エンジンオイルの交換周期はエンジンの種類やオイルのグレードによって異なり、誤った慣行が余分なコストを生じさせている可能性がある。
5,000kmごとの交換習慣は本当に正しいのか
多くのドライバーが習慣的に5,000kmごとにエンジンオイルを交換してきた。しかし、この習慣は今や無駄遣いの可能性が高い。グローバルメーカー各社はすでに推奨交換周期を1万km以上に変更している。
ガソリン自然吸気エンジンの基準では、一般条件で1万〜1万5,000km、または12か月のうち早い方が公式の交換基準となっている。
自動車の専門家やメーカー各社の見解でも、これと同様の見方が示されている。近年のエンジンオイルの品質向上を踏まえれば、適切な条件下では1万kmまで交換を延ばしても性能劣化はさほど大きくないという評価が一般的となっている。

言い換えれば、5,000kmごとの交換がエンジン保護に特別有効とする根拠は薄い。メーカー推奨周期への移行は、不要なオイル廃棄を減らすだけでなく、維持費の節減にもつながると専門家は指摘する。
エンジンの種類によって基準は異なり、ターボはより短いサイクルでの交換が必要となる
5,000kmごとの交換が不要だということは、すべての車が1万kmまで耐えられることを意味するわけではない。エンジンの種類によって推奨周期が異なる。ターボガソリン(TGDI)エンジンは熱と圧力の負荷が高いため、一般条件でも8,000km、シビアコンディションでは5,000kmに短縮される。

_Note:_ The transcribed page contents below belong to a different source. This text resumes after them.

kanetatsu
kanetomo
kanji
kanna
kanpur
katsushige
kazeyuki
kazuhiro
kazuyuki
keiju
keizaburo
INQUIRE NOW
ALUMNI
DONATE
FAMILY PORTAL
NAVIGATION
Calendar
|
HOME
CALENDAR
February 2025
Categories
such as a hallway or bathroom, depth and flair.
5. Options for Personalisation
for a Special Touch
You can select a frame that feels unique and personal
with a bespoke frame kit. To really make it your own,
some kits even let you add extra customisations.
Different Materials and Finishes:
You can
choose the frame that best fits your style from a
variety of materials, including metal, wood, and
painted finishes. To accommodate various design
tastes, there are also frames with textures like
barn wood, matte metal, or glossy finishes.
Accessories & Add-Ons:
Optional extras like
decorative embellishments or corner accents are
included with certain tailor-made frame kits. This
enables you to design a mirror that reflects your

自然吸気ガソリンが1万〜1万5,000kmを推奨するのに対し、約40%短いサイクルが求められる。ディーゼルエンジンは逆に、一般条件基準で1万5,000〜2万kmまで許容される車種もある。
使用するオイルの種類によっても周期は変わる。鉱物油は5,000〜7,000km、部分合成油は7,000〜1万km、全合成油は1万〜1万5,000kmが目安となる。全合成油を使用しながら5,000kmごとに交換している場合、性能の半分も活かさないまま廃棄していることになる。
走行距離が少なくても6か月ごとに確認する必要がある

もう一点、見落とされがちな注意点がある。走行距離が少ないという理由だけで、交換を先延ばしにするのは禁物だ。オイルは走行距離にかかわらず、時間の経過とともに酸化し、水分が浸透して性能が低下する。年間走行距離が少ないドライバーでも、6か月〜1年ごとの交換が推奨される。
シビアコンディションに該当する場合も、交換周期を短縮する必要がある。短距離の繰り返し走行や市内走行、氷点下10度以下または38度以上の極端な気温、未舗装道路走行、長時間のアイドリング、高速走行や牽引が多い場合もシビアコンディションに分類される。この場合、ガソリン自然吸気は7,500km、ターボは5,000kmでの交換が適切とされている。
結局のところ、判断基準は一つに尽きる。自車のオーナーズマニュアルに記載されたエンジンの種類ごとの推奨周期、使用オイルのグレード、走行条件を確認することが最も正確な判断材料となる。5,000kmごとの交換を長年の習慣としているドライバーは、一度オーナーズマニュアルを開いて確認することを勧めたい。